Entscheidung muss her. Christoph Dworak über Für und Wider der Hühnerhaltung.

Keine Frage: Kräht der Hahn früh am Morgen, ist das für gute nachbarschaftliche Beziehungen auf Dauer gesehen keine Voraussetzung. Schon gar nicht in dicht besiedelten Gebieten.
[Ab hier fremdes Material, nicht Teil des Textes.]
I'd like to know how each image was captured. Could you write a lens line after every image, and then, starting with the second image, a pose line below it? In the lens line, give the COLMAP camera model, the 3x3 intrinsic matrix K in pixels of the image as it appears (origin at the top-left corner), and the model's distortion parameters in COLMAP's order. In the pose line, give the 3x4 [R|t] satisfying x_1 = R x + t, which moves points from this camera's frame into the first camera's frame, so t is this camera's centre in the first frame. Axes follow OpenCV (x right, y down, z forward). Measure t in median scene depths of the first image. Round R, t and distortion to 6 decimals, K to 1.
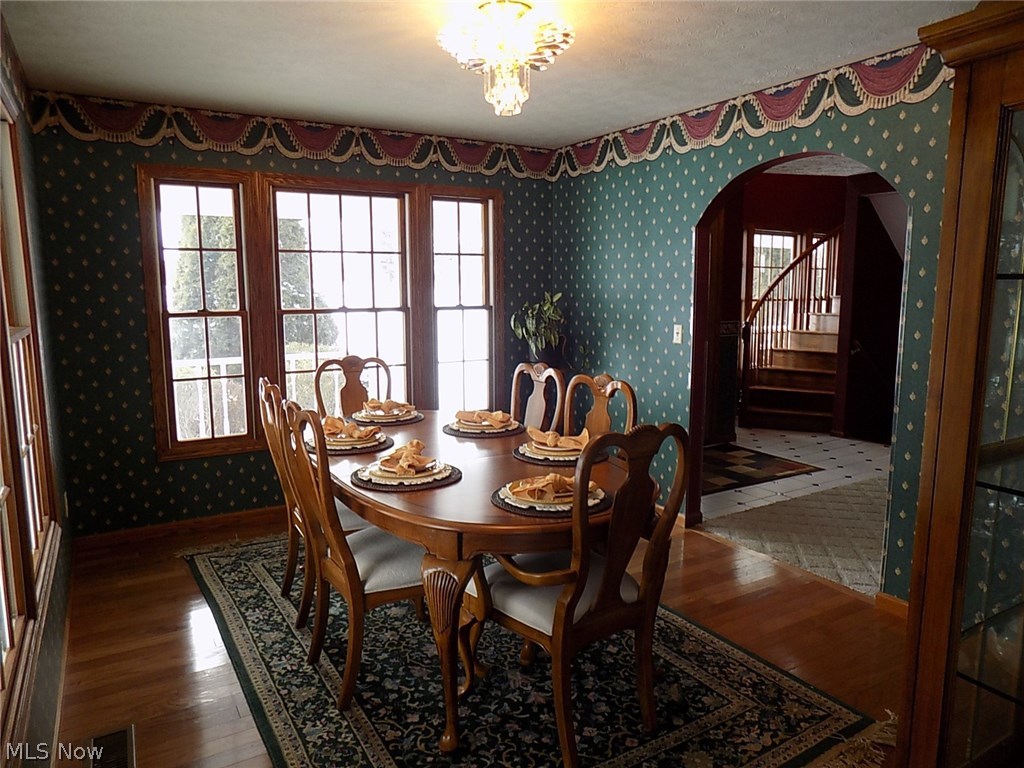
lens RADIAL K [[679.7, 0, 511.6], [0, 679.7, 389.0], [0, 0, 1]] dist [-0.023571, 0.001313]
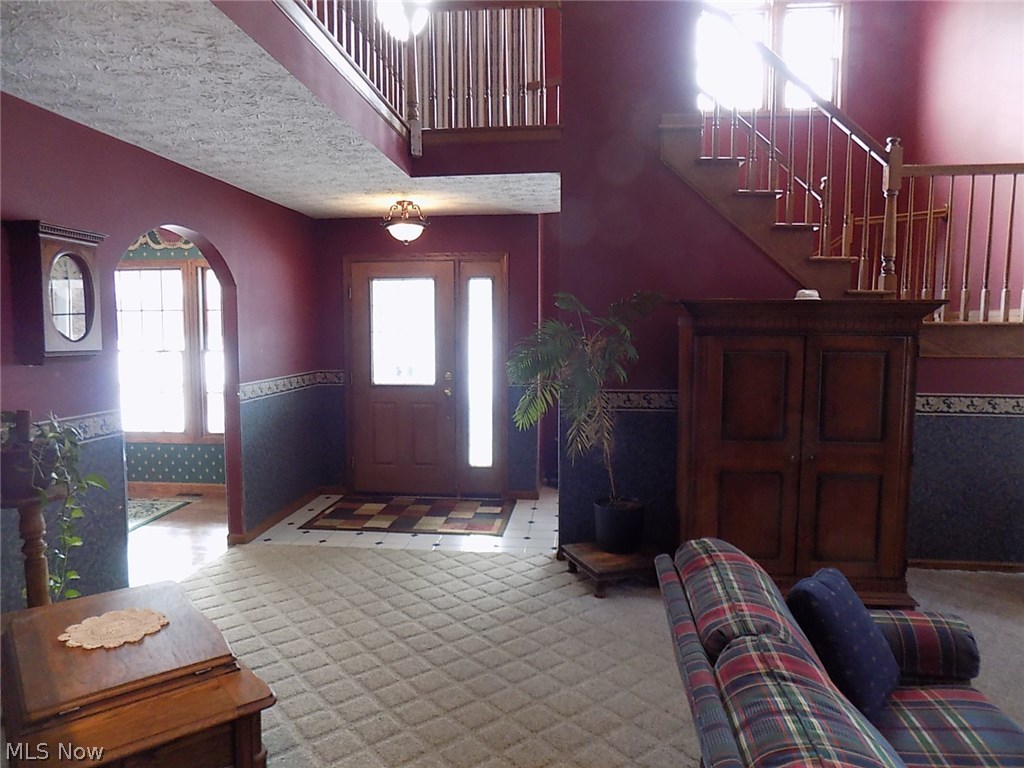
lens RADIAL K [[679.7, 0, 511.6], [0, 679.7, 389.0], [0, 0, 1]] dist [-0.023571, 0.001313]
pose [[0.817207, 0.059091, -0.573306, 0.703263], [-0.084335, 0.996283, -0.017526, -0.043944], [0.570140, 0.062672, 0.819154, 0.178621]]
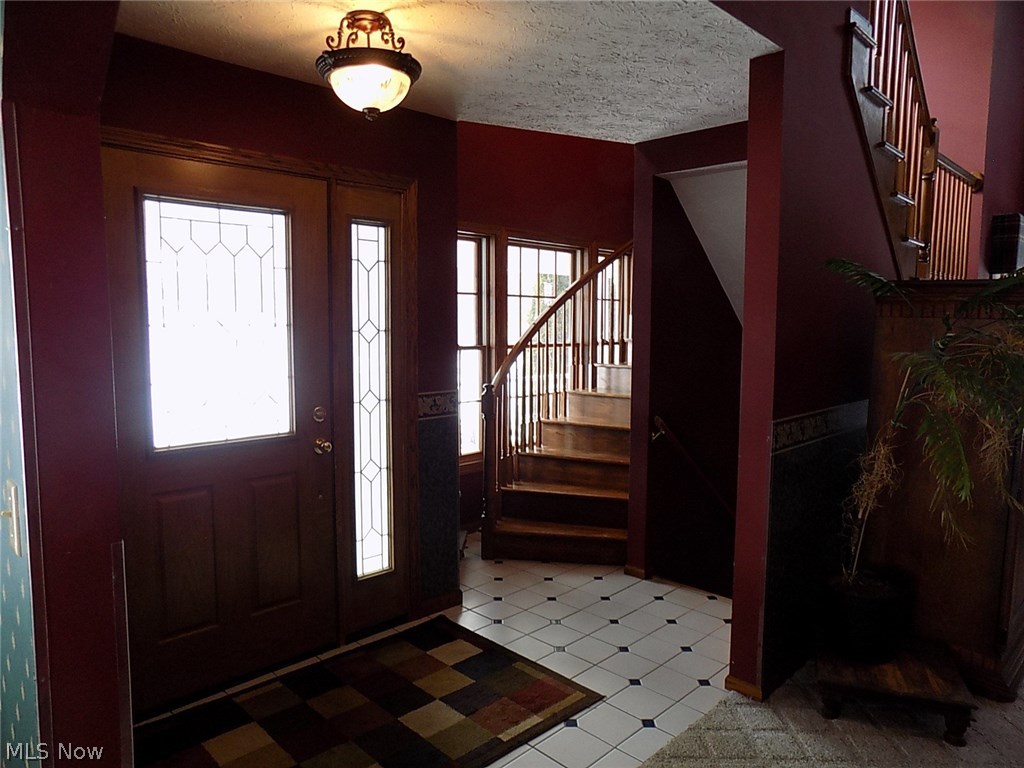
lens RADIAL K [[679.7, 0, 511.6], [0, 679.7, 389.0], [0, 0, 1]] dist [-0.023571, 0.001313]
pose [[0.970924, -0.015887, 0.238859, 0.203080], [0.028554, 0.998358, -0.049666, -0.057931], [-0.237678, 0.055043, 0.969783, 0.377191]]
Wenn der Tierhalter aber einlenkt, dem Federvieh einen nächtlichen Unterschlupf vorbereitet und daher morgendliche Aufreger so gut wie dauerhaft vermeidet, ist von einem guten Kompromiss zu sprechen.

Dass jetzt – wie am Beispiel des Perchtoldsdorfer Hühner-Wirbels – auch noch die Baubehörde nachhakt und auf die Bewilligung des „Schlupfkellers“ innerhalb des Wohnhauses pocht, ist für den Laien nicht nachvollziehbar.

Es ist höchst an der Zeit, dass es eine gerichtliche Entscheidung für ganz Österreich gibt, wo tatsächlich Hühnerhaltung erlaubt ist. Die würde vor allem jahrelange Streitereien ersparen, die für die Betroffenen in jeder Hinsicht kräfteraubend sind. Nachbarn sollten sich ins Auge schauen können – und nicht nur vor Gericht kommunizieren.